Rearranging Deckchairs

As solutions for restoring and managing the ground fishery continue to be argued, tossed about and reinvented, just what the problem is that will be solved and what it is that will be restored in some ways is becoming more vague.

The huge effort around the Magnuson Stevens Act reauthorization process, now going on in Washington, will result in the establishment of policy for an industry that’s been sprouting unanswered questions like weeds. Some of these unknowns may, by the time the reauthorization is complete, be the cause for the “Act” finding the tide has already gone out.

Fishermen and scientists regularly refer to what they encounter in the ground fish fishery with what amounts to a shrug. The size of some species, the scarcity of others, changes in maturity and where the fish are being caught, have some saying we don’t know what is going on out there.

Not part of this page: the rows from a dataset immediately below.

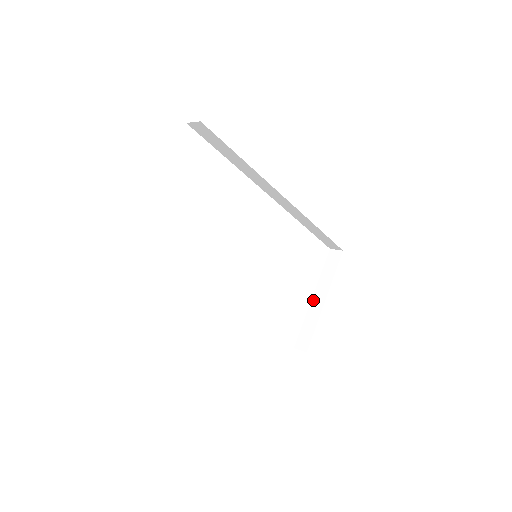
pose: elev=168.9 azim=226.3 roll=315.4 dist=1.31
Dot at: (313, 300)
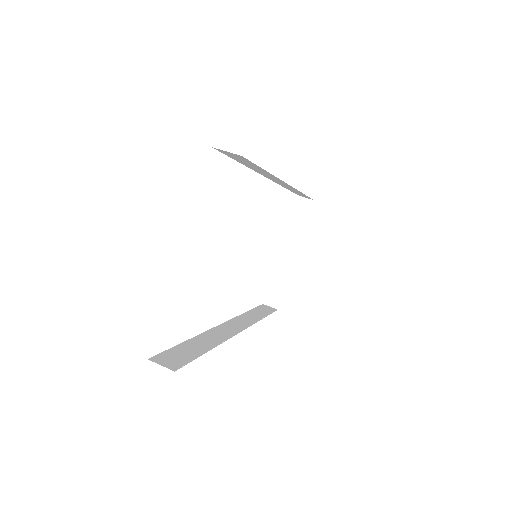
Dot at: (282, 254)
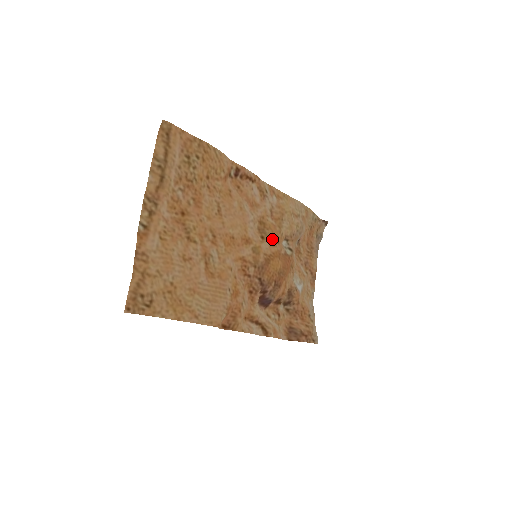
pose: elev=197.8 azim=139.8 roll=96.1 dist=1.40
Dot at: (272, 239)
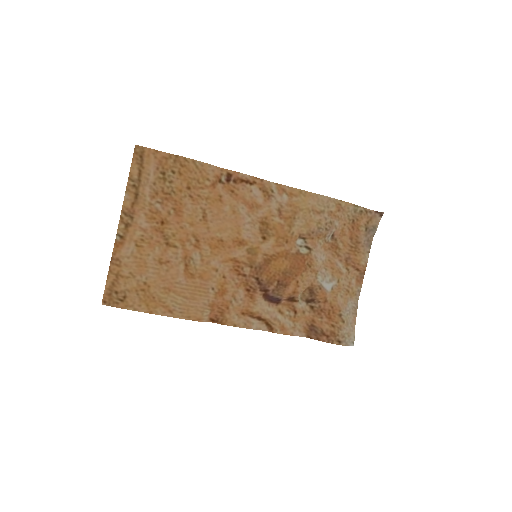
Dot at: (277, 239)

Any experienced person observing the TRAC meetings at Woods Hole, where decisions are made about how much fish is out there, and how much can be taken, has to shrug watching the process. The final day after months of scientific effort are spent trying to decide what model to use to interpret the results. This, amid the politicking of the Canadian and US industry reps in the room.

The scene is enough to make a reasonable person feel as though they had just fallen down the rabbit hole.
   
If the fishermen are going out to do what they have always done, albeit, according to the rules set down by scientists and management, and they observe changes they cannot explain; and if the scientists, who would likely claim to be the more official observers, observe things in the fishery that they cannot explain; and if management doesn’t know what’s going on and has finally admitted it, maybe it’s time for a new game plan.

There doesn’t appear to be anything radically new on the management horizon. There are people looking at the problems from other and new angles. Its pretty clear something new is needed. Blaming the fishermen when no one else knows what’s going on just won’t cut it. Rearranging deck chairs on the Titanic again shouldn’t either.